## Work to be completed
Could you repeat the abstract on baclofen pumps and scoliosis surgery, from "Options for baclofen" up to and including "for wound complications.Methods.", replacing "concern" with "worry"?

## Passage to read
Retrospective review of prospectively collected data.Objective.
To compare patients with operative cerebral palsy with and without an intrathecal baclofen pump (ITB) to determine whether an ITB increases the complexity of scoliosis surgery and/or increases the risk of wound complications.Summary of Background Data.
Options for baclofen pump placement include before, during, or after scoliosis surgery. There is some concern that prior placement of an ITB and catheter can further complicate cerebral palsy scoliosis surgery and increase the risk for wound complications.Methods.
Prospectively collected cases from a multicenter cerebral palsy scoliosis database were reviewed for patients who underwent posterior spinal instrumentation and fusion for a major coronal deformity. These patients were then divided on the basis of whether they had ITB at the time of initial scoliosis surgery. The 2 groups were compared to determine differences in demographics, operative parameters, radiographical outcomes, and rates of wound complications.Results.

## Data shown
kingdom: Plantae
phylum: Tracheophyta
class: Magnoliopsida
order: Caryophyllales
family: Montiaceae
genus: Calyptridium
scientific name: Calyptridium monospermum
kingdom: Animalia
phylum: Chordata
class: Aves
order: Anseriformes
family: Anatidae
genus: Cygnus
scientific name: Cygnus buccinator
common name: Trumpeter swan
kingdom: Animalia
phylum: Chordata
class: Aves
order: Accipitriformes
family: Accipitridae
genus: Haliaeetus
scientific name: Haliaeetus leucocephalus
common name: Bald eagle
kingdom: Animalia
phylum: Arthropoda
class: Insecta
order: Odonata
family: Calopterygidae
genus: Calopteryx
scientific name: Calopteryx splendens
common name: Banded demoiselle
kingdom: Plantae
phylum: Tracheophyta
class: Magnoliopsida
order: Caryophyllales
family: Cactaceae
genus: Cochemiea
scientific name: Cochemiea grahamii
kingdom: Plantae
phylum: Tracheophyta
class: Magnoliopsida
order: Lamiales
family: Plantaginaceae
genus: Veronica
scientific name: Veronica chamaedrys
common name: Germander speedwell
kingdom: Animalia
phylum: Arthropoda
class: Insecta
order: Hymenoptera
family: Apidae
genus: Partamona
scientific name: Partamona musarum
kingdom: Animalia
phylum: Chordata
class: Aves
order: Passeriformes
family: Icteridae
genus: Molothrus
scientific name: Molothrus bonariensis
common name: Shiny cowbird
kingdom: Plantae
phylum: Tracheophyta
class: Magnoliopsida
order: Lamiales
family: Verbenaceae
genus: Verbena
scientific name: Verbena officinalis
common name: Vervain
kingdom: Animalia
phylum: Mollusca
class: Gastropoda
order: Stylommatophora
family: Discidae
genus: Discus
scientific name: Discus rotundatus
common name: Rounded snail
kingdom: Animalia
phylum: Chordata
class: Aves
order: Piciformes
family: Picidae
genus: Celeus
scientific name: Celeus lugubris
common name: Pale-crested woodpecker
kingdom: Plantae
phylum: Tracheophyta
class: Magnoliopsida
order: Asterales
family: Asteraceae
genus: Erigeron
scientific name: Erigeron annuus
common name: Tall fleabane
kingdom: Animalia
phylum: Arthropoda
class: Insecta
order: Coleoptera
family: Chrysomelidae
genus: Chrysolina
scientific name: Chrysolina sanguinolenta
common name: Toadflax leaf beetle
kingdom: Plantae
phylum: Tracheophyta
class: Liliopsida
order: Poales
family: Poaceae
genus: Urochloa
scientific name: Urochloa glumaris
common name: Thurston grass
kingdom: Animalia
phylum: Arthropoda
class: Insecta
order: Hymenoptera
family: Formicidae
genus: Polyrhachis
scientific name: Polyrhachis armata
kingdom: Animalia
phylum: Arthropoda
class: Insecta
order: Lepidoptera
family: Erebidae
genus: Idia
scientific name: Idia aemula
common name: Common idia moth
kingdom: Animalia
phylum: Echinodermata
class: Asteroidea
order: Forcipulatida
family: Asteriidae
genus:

## Result
Options for baclofen pump placement include before, during, or after scoliosis surgery. There is some worry that prior placement of an ITB and catheter can further complicate cerebral palsy scoliosis surgery and increase the risk for wound complications.Methods.